Походы Стефана Батория на Русь. 1580-1582 гг. Осада Пскова — страница 53 из 57

М. Карамзин, восхищаясь подвигом защитников Пскова, с полным основанием написал следующие слова: «…то истина, что Псков или Шуйский спас Россию от величайшей опасности, и память сей важной заслуги не изгладится в нашей истории, доколе мы не утратим любви к Отечеству и своего имени»[578].

Приложения

1. Военно-организационные проблемы во время осады Пскова (конец августа 1581 – начало февраля 1582 года)

А. Верховное командование[579]

К моменту отъезда короля из Пскова он один обладал верховными прерогативами и осуществлял их в полной мере. За ним следовали великий гетман коронный (Ян Замойский) и великий гетман литовский (Николай Радзивилл), занимавшие равное положение. На практике деятельность Замойского была более обширной, но только из-за огромного значения во время осады имевшихся в его распоряжении вооруженных сил. Однако ему было нелегко подчинить себе придворные роты под командованием Анджея Зборовского, польскую придворную кавалерию (под командованием Яна Зборовского, коронного гетмана), венгров (под командованием Бальтазара Батория) и, наконец, немцев (под командованием Георга Фаренсбаха); ведь каждая из этих групп подчинялась своим законам, а в двух последних случаях добавлялся еще и фактор национальности. С подобными трудностями Николай Мелецкий столкнулся еще в 1579 году и, в конце концов ему пришлось сдаться. Теперь Замойский, наделенный большими полномочиями, со всей энергией принялся укреплять свою власть. Первое столкновение на этом пути произошло между ним и Анджеем Зборовским на следующий же день после его выдвижения (12 августа в Ворониче). Речь шла о судебных прерогативах над судом, которые Замойский взял на себя, ссылаясь на закон, предоставлявший их гетману на время войны. Король поддержал Замойского, никто из сенаторов не осмелился ему возразить, и в конце концов Зборовский, несмотря на бурные протесты, вынужден был уступить.

■ Материал
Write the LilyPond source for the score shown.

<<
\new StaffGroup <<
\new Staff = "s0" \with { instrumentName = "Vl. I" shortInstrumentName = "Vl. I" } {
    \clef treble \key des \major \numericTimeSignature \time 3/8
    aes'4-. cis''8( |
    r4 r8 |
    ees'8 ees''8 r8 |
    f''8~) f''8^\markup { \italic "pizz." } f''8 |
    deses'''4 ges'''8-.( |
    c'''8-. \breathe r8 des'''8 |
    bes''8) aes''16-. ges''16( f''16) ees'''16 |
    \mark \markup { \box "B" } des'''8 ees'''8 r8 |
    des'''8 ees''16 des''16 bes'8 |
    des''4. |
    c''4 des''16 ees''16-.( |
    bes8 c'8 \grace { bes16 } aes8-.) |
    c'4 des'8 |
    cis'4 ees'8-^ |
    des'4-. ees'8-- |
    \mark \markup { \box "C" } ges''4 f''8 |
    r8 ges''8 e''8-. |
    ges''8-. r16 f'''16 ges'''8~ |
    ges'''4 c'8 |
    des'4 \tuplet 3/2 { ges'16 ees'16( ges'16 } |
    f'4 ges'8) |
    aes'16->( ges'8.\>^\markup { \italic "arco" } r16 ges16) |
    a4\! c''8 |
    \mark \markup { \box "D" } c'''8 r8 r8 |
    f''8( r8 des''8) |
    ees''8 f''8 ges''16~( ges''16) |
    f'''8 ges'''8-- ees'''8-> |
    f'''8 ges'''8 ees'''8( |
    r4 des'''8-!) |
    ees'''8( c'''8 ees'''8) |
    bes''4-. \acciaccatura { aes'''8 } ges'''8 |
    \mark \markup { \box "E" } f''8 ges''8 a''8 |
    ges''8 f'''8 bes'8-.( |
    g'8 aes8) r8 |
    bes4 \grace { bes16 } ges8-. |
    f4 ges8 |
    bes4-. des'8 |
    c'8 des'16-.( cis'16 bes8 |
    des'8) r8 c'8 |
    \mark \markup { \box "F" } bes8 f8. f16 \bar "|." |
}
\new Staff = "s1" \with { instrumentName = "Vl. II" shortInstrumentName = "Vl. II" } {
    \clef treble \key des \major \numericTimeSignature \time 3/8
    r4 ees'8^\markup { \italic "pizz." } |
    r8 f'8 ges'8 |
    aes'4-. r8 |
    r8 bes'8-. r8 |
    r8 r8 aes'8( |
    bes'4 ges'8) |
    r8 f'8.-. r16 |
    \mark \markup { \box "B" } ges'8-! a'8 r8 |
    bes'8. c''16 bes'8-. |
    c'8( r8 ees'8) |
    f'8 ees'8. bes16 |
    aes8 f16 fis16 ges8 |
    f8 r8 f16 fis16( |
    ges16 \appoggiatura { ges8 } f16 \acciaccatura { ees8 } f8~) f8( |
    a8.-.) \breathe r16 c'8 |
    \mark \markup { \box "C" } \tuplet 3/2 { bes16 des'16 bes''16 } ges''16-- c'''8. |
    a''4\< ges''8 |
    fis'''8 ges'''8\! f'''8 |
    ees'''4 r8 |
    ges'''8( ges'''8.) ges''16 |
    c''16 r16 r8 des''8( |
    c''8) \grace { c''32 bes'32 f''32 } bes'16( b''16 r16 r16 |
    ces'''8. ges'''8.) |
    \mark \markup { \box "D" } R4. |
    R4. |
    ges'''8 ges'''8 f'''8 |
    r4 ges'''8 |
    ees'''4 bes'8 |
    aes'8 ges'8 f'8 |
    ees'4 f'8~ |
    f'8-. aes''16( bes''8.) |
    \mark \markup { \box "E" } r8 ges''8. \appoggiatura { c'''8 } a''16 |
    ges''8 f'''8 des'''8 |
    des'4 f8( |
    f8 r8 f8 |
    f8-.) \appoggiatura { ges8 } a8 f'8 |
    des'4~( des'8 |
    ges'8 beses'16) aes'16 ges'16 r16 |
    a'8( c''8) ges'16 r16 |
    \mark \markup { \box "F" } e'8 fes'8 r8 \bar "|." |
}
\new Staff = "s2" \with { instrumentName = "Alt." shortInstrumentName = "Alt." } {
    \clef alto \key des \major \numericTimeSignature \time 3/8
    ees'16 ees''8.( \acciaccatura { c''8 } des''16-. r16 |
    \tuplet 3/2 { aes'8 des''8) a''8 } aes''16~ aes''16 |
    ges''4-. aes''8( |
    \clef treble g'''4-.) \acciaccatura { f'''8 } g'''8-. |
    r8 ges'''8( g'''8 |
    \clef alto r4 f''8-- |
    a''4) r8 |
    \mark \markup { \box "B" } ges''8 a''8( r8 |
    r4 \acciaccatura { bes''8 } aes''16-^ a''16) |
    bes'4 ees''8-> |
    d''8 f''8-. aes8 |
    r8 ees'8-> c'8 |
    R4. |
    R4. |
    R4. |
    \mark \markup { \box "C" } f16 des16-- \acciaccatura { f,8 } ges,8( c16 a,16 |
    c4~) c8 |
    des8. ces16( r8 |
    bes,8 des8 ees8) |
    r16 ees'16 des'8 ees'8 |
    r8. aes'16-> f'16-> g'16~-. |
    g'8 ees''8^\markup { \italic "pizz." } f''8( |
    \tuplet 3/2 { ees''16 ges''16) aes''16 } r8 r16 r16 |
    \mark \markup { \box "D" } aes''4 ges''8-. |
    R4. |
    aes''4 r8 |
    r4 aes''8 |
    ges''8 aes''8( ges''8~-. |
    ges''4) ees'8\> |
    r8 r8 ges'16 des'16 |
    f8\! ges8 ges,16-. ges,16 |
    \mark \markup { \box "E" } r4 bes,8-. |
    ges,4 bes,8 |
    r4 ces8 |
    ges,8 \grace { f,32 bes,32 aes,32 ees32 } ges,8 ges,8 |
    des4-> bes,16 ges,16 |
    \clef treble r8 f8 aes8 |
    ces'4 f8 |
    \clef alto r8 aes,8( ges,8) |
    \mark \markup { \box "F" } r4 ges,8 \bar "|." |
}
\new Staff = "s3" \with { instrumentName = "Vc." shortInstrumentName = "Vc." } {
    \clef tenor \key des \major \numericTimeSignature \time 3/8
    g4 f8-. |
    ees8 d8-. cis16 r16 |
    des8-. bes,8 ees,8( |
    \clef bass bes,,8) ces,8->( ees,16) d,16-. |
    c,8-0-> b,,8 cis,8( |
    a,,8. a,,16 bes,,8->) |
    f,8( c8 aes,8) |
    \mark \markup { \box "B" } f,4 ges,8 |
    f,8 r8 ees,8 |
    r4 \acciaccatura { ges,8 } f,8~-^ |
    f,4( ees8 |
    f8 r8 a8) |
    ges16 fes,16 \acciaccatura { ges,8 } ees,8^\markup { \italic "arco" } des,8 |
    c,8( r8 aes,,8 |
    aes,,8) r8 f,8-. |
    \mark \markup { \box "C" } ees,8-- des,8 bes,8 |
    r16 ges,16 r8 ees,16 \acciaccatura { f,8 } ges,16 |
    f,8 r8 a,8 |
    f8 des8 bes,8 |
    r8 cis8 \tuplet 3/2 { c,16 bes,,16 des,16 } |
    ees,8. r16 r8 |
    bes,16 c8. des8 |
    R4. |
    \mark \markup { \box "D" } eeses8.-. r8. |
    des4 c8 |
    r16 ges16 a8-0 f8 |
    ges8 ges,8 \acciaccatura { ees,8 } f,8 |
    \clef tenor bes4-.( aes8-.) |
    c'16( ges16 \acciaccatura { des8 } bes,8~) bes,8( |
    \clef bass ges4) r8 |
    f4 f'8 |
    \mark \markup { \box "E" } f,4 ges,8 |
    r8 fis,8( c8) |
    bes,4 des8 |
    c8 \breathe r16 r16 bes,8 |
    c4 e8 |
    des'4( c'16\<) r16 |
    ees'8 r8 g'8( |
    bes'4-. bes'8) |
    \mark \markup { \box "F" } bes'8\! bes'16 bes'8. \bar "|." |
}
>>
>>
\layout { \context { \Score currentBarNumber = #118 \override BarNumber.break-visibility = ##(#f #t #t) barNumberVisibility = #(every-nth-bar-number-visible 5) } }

■ Условия задания
• a. Перепишите фрагмент текста об осаде Пскова от «Походы Стефана Батория» до «февраля 1582 года)», заменив «Отечеству» на «Родине».
• b. Когда и где, согласно тексту об осаде Пскова, произошло первое столкновение Замойского с Анджеем Зборовским?
• c. Продолжите текст об осаде Пскова, начиная с места после его последнего предложения.
Строки здесь ни для чего не нужны.

■ Полученные ответы
• a.
Походы Стефана Батория на Русь. 1580-1582 гг. Осада Пскова — страница 53 из 57

М. Карамзин, восхищаясь подвигом защитников Пскова, с полным основанием написал следующие слова: «…то истина, что Псков или Шуйский спас Россию от величайшей опасности, и память сей важной заслуги не изгладится в нашей истории, доколе мы не утратим любви к Родине и своего имени»[578].

Приложения

1. Военно-организационные проблемы во время осады Пскова (конец августа 1581 – начало февраля 1582 года)

• b. 12 августа в Ворониче, на следующий день после выдвижения Замойского.

• c.
Замойский настолько тщательно следил за тем, чтобы никто не нарушал его воинских полномочий, что во время инструктажа ротмистров в резиденции короля (24 октября), когда Ян Зборовский пожелал наедине посовещаться с подчиненной ему придворной кавалерией, он резко запротестовал: «…А что Гнезненский комендант желает здесь отдельно совещаться с господами ротмистрами, то это дело самого гетмана, а в статьях постановлено, чтобы товарищи обращались со своими нуждами к ротмистрам. Ротмистры – гетману короны. А гетман – к Его Величеству Королю».

Отношения между Замойским и Фаренсбахом были хорошими, а взаимные неприятности доставляли сами немцы, которые не желали выполнять никаких поручений без регулярного жалованья. Однако в конце концов с ними как-то справились. Хуже обстояло дело с венграми. Хотя Замойский старался быть в хороших отношениях с Бальтазаром Баторием, Кароли и Борнемиссой, частые ссоры между венгерскими и польскими солдатами приводили к конфликтным ситуациям. Наконец, после отъезда короля из лагеря он решил поступить с ними более жестко, а венгерской делегации, с которой у него состоялся разговор после крупного инцидента (разгрома ларьков лагерных купцов), он ответил, что если они сами не вершат правосудие над виновными, то ему придется «…своими способами стараться… чтобы ничто не мешало (его)… обязанностям», потому что «должность коронного гетмана настолько привилегированна, что, кроме него, не может быть других iurisdictiae (юрисдикций), и особенно принимая во внимание то, что коронный гетман имеет pleni iuri (полное право)», которым его наделил король. Король, однако, не разделял такого мнения и резко упрекнул Замойского, потребовав, чтобы впредь все судебные дела отдельных национальностей решались в соответствии с законами и собственными судебными органами. Замойский, в свою очередь, указал, что все приказы короля венгерским полковникам должны проходить через него, так что, как он утверждал, из-за этого между ним и венграми не будет никаких разногласий.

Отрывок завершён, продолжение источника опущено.